NII Holdings has reached a revised restructuring deal with creditors following its agreement to sell its Mexican operation to AT&T.
The U.S.-based company, which offers mobile services in Argentina, Brazil, and Mexico – until the sale is completed – has agreed to swap its senior notes for a combination of cash from the proceeds of the Nextel Mexico transaction and equity in the reorganised company. In return, creditors will provide $350 million to prop up NII Holdings until the Nextel Mexico deal is done and dusted.
After years of struggling to stem customer losses amid an expensive migration from its legacy iDEN infrastructure, NII Holdings filed for bankruptcy protection in New York in September 2014.

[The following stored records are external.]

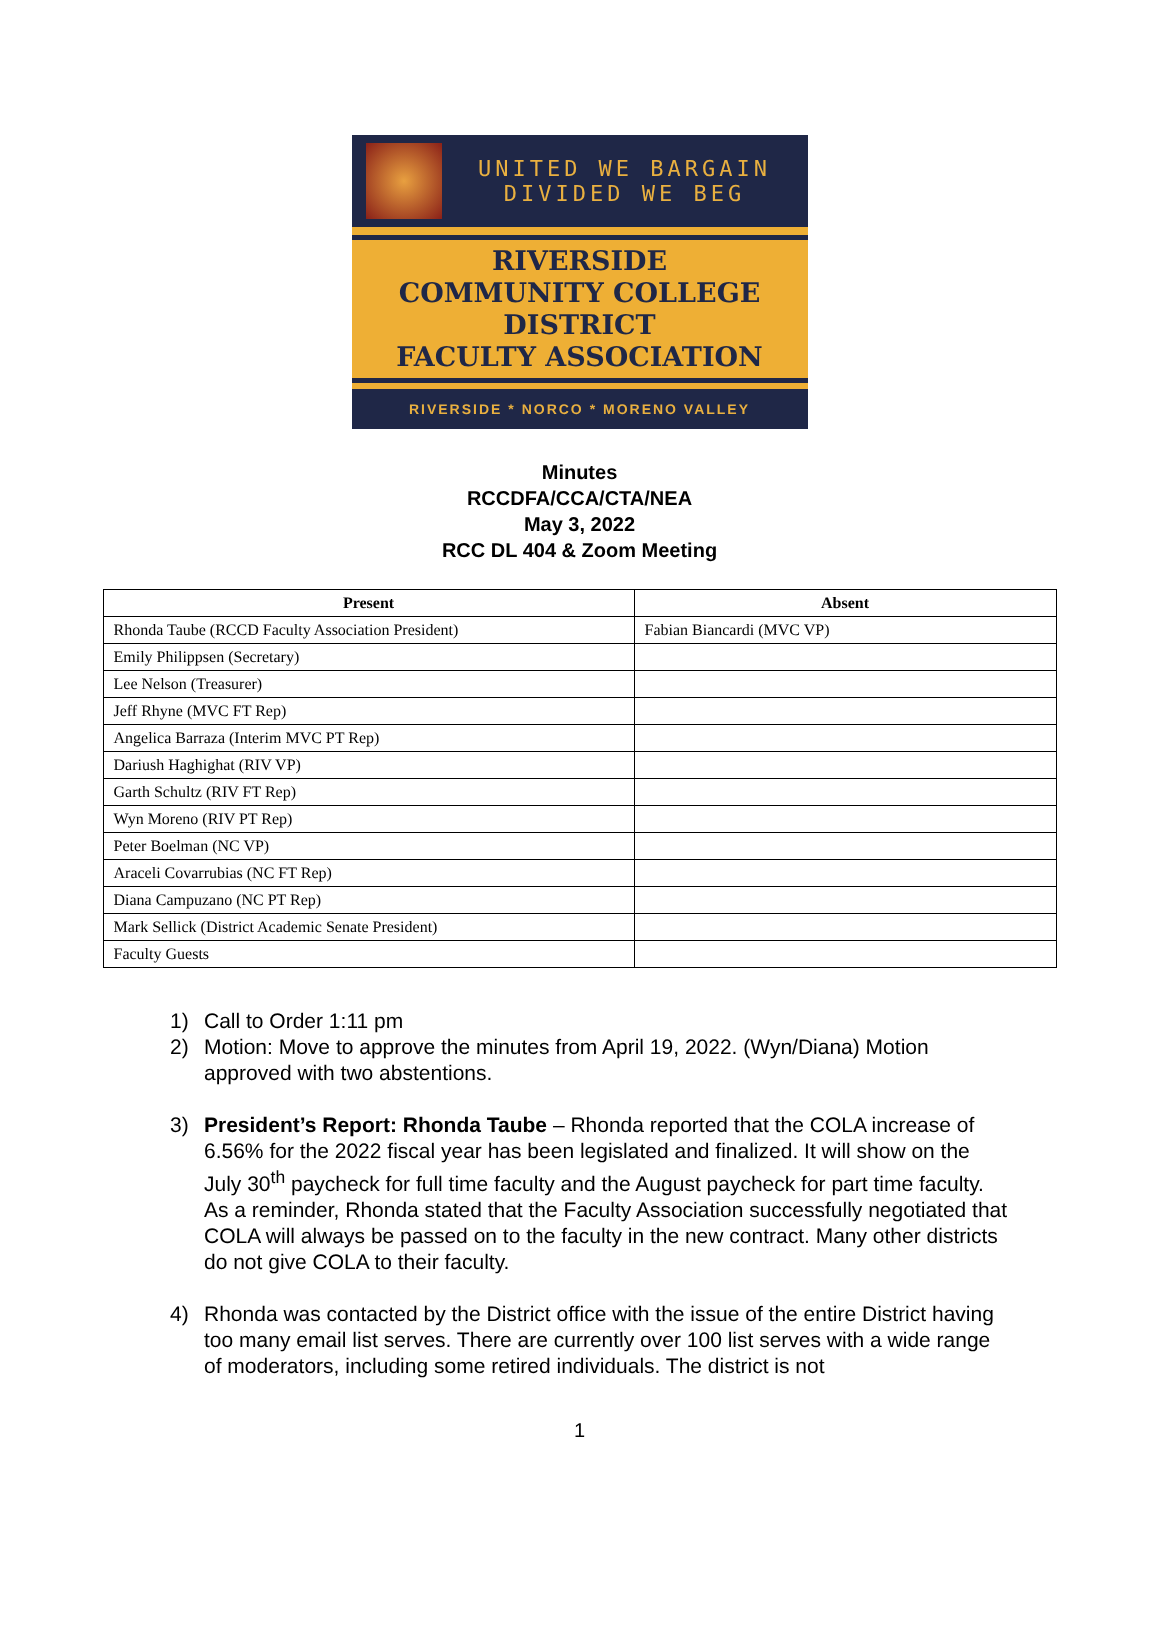UNITED WE BARGAIN
DIVIDED WE BEG
RIVERSIDE
COMMUNITY COLLEGE
DISTRICT
FACULTY ASSOCIATION
RIVERSIDE * NORCO * MORENO VALLEY
Minutes
RCCDFA/CCA/CTA/NEA
May 3, 2022
RCC DL 404 & Zoom Meeting
| Present | Absent |
| --- | --- |
| Rhonda Taube (RCCD Faculty Association President) | Fabian Biancardi (MVC VP) |
| Emily Philippsen (Secretary) | |
| Lee Nelson (Treasurer) | |
| Jeff Rhyne (MVC FT Rep) | |
| Angelica Barraza (Interim MVC PT Rep) | |
| Dariush Haghighat (RIV VP) | |
| Garth Schultz (RIV FT Rep) | |
| Wyn Moreno (RIV PT Rep) | |
| Peter Boelman (NC VP) | |
| Araceli Covarrubias (NC FT Rep) | |
| Diana Campuzano (NC PT Rep) | |
| Mark Sellick (District Academic Senate President) | |
| Faculty Guests | |
1) Call to Order 1:11 pm
2) Motion: Move to approve the minutes from April 19, 2022. (Wyn/Diana) Motion approved with two abstentions.
3) President’s Report: Rhonda Taube – Rhonda reported that the COLA increase of 6.56% for the 2022 fiscal year has been legislated and finalized. It will show on the July 30<sup>th</sup> paycheck for full time faculty and the August paycheck for part time faculty. As a reminder, Rhonda stated that the Faculty Association successfully negotiated that COLA will always be passed on to the faculty in the new contract. Many other districts do not give COLA to their faculty.
4) Rhonda was contacted by the District office with the issue of the entire District having too many email list serves. There are currently over 100 list serves with a wide range of moderators, including some retired individuals. The district is not
1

"Reaching this agreement is another significant step forward in our reorganisation process," said Steve Shindler, NII Holdings’ CEO, in a statement on Friday. "We are focused on strengthening our balance sheet and improving our capital structure and liquidity in order to allow us to emerge as a stronger, healthier company that is well positioned for growth and profitability."
Friday’s agreement replaces the one that NII Holdings and its creditors reached in November.
Under NII’s previous restructuring deal, struck last November, the company agreed to swap $4.35 billion of unsecured notes into equity. In return, creditors pledged $500 million of new capital in the form of a $250 million rights offering in the reorganised company and $250 million of exit financing in the form of debt.
However, the situation changed in January when NII Holdings agreed to sell Nextel Mexico to U.S. telco giant AT&T for $1.9 billion.